Sabrina Bonnet
30 juin 2025
La Cour de cassation rappelle : les décisions d’assemblée s’imposent à tous les copropriétaires, même des décennies plus tard.
Peut-on diviser son lot de copropriété à sa guise ? La réponse vient d’être clarifiée par la Cour de cassation dans un arrêt très attendu du 22 mai 2025. Un copropriétaire lyonnais, ayant transformé un lot unique en plusieurs logements, pensait agir dans les règles. C’était sans compter une interdiction votée par l’assemblée générale… en 1981.
Cette décision de justice remet les pendules à l’heure : en copropriété, la liberté individuelle s’arrête là où commence la volonté collective. Et tant qu’une résolution n’a pas été annulée par un juge, elle demeure pleinement applicable — y compris plus de quarante ans après son adoption.
Une affaire révélatrice d’un flou juridique courant
À l’origine du litige, la société Justin, propriétaire d’un appartement en copropriété, décide de diviser son bien en plusieurs unités d’habitation indépendantes. Pour justifier cette opération, elle invoque son droit d’usage des parties privatives, prévu par la loi du 10 juillet 1965.
Mais le syndicat des copropriétaires s’oppose fermement à cette transformation. Il rappelle qu’une interdiction explicite de diviser les lots avait été votée en 1981 en assemblée générale. S’ensuit un affrontement juridique autour de deux visions opposées de la copropriété : celle d’un droit de propriété libre et celle d’un régime collectif fondé sur le vote démocratique.
Des juges de fond divisés… avant la cassation
La cour d’appel de Lyon donne d’abord raison au copropriétaire. Selon elle, l’interdiction de 1981 n’est pas suffisamment démontrée, faute de décision judiciaire confirmant son application actuelle. En d’autres termes, l’ancienneté de la décision affaiblirait sa portée, à défaut de preuve formelle de sa persistance.
Mais la Cour de cassation n’est pas du même avis. Dans son arrêt du 22 mai 2025 (pourvoi n° 23-19.885), elle casse partiellement la décision d’appel, en rappelant un principe fondamental : “les décisions d’assemblée générale sont exécutoires tant qu’elles n’ont pas été annulées”. Leur force obligatoire ne dépend ni de leur date, ni de leur reconfirmation périodique.
Une décision aux conséquences concrètes
Le copropriétaire ayant divisé son lot s’expose donc à de lourdes conséquences : remise en état du bien, cessation de la location des unités séparées, paiement des frais de justice et dommages-intérêts au syndicat de copropriété.
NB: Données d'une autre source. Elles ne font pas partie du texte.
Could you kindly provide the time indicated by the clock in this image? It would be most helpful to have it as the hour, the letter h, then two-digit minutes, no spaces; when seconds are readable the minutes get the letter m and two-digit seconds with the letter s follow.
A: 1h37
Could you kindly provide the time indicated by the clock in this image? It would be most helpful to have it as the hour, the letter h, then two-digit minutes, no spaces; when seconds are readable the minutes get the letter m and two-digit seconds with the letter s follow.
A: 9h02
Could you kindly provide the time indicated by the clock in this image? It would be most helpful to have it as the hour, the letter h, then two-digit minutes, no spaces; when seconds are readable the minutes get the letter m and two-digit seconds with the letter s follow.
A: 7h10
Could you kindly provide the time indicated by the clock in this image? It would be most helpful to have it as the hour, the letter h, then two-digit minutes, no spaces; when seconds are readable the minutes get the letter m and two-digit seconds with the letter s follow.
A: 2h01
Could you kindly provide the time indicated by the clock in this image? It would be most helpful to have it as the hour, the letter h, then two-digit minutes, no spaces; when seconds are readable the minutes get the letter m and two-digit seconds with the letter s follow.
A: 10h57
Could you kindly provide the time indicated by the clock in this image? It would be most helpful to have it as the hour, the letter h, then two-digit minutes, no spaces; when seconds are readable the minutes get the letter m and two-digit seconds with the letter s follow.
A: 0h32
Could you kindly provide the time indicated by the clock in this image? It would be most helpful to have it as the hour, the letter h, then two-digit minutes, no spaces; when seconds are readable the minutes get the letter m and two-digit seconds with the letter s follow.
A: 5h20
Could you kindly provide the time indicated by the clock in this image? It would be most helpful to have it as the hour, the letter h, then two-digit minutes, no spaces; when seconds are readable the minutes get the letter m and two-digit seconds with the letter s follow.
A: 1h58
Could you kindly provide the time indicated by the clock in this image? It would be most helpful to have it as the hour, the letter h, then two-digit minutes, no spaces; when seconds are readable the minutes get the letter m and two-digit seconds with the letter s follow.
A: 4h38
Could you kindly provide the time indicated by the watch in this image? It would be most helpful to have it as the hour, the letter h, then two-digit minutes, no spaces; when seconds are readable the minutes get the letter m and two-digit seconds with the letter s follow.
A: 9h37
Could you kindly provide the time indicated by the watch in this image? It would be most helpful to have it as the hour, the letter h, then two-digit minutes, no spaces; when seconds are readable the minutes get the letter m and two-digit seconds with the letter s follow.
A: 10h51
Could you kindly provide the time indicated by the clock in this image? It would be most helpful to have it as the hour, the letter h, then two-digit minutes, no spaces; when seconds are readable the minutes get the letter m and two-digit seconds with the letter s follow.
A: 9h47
Dans cette affaire, la sanction s’élève à 3 000 € au titre de l’article 700 du code de procédure civile, en plus des frais d’avocat.
Mais au-delà du cas individuel, cette jurisprudence clarifie un point essentiel : les copropriétaires ne peuvent pas ignorer les décisions collectives sous prétexte qu’elles sont anciennes ou peu documentées. En copropriété, la mémoire juridique ne s’efface pas avec le temps.
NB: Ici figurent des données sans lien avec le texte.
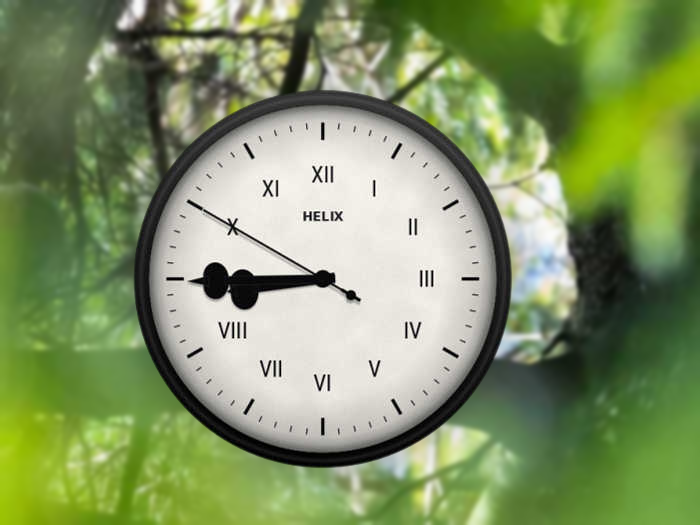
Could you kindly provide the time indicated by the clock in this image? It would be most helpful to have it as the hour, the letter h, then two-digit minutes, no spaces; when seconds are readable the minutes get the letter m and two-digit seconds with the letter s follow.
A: 8h44m50s
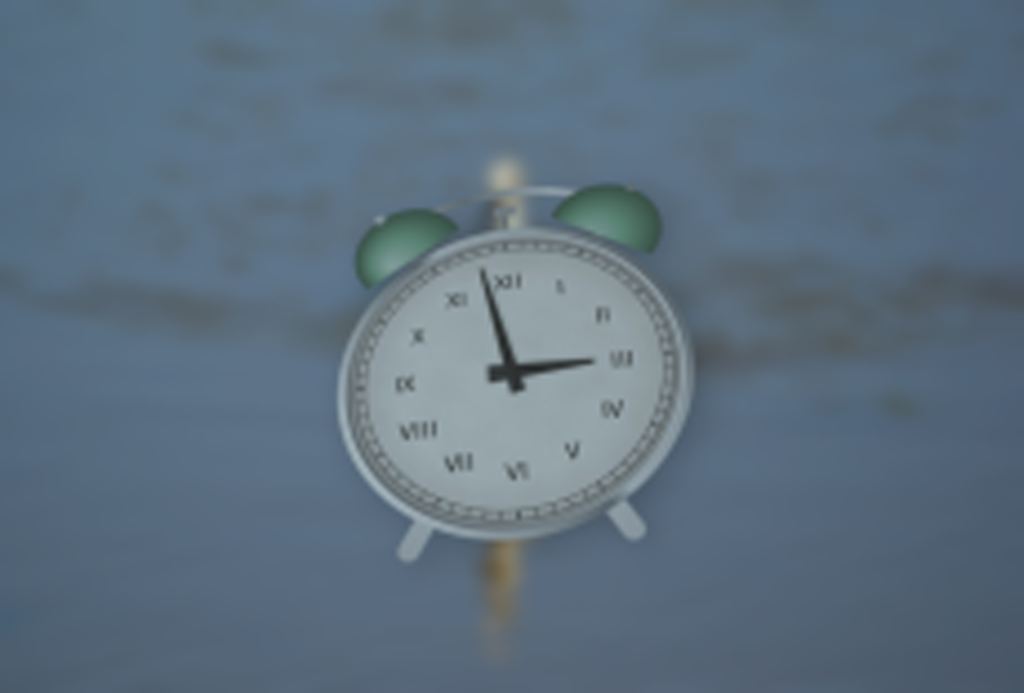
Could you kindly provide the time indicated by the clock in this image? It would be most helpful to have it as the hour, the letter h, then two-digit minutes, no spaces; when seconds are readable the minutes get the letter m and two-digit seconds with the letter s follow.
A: 2h58
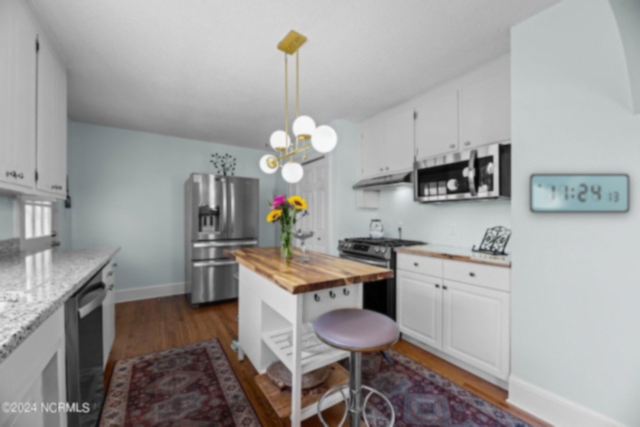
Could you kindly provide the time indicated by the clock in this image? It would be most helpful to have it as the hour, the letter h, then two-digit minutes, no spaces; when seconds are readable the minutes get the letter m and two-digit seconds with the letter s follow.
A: 11h24
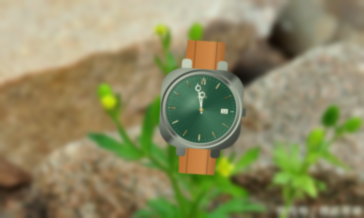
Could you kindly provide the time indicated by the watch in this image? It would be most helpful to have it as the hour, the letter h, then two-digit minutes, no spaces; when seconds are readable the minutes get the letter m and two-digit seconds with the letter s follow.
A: 11h58
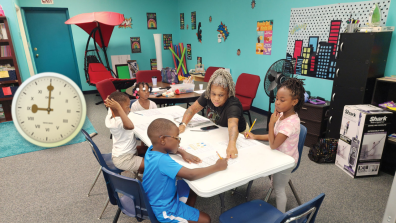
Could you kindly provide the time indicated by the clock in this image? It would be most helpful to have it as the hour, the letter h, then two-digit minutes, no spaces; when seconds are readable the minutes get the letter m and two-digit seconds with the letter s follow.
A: 9h00
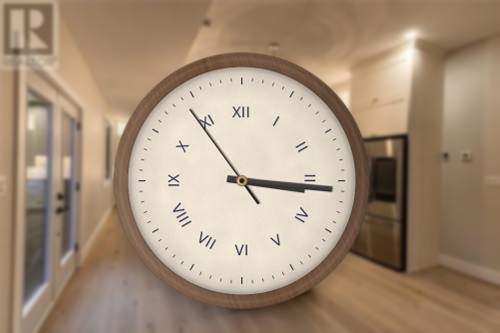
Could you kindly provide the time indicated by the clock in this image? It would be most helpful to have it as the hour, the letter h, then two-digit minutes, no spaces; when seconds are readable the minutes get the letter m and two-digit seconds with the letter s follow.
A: 3h15m54s
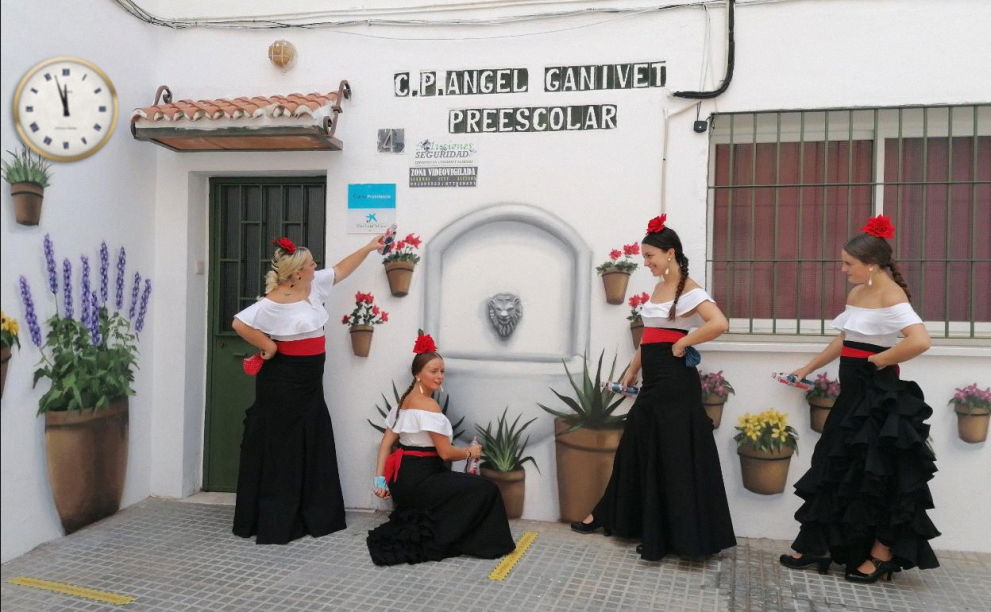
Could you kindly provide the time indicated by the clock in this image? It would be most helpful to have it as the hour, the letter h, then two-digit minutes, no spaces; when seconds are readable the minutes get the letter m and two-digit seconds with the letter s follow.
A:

Quelles règles s’appliquent à la division d’un lot aujourd’hui ?
Un copropriétaire peut diviser son lot à condition de respecter :
Le règlement de copropriété
Les décisions de l’assemblée générale
Les normes d’habitabilité imposées par la loi (surface minimale de 14 m², présence d’eau, d’électricité, d’évacuation)
Toute interdiction votée en AG reste valide sans limite de durée, sauf annulation judiciaire.
La division sans autorisation expose à une action en justice pour remise en état et sanctions financières.
Une gouvernance collective renforcée
Ce rappel à l’ordre judiciaire s’inscrit dans une tendance plus large : la revalorisation du pouvoir des assemblées générales face aux initiatives individuelles en copropriété. Alors que les opérations de division ou de colocation se multiplient, les copropriétaires doivent désormais anticiper que tout projet de transformation structurelle devra non seulement respecter le droit, mais aussi l’histoire réglementaire de leur immeuble.
Cette affaire met également en lumière l’importance, pour les syndics et conseils syndicaux, de conserver les archives des décisions collectives, et pour les copropriétaires, d’en tenir compte avant tout projet d’investissement ou de travaux.
Conclusion : un signal fort pour les copropriétaires
Diviser un lot pour en tirer un meilleur rendement locatif peut sembler judicieux sur le papier. Mais ignorer les règles de la copropriété expose à des risques majeurs. L’arrêt du 22 mai 2025 vient rappeler que le droit de propriété, en copropriété, est encadré — et que l’équilibre collectif prévaut sur les stratégies individuelles.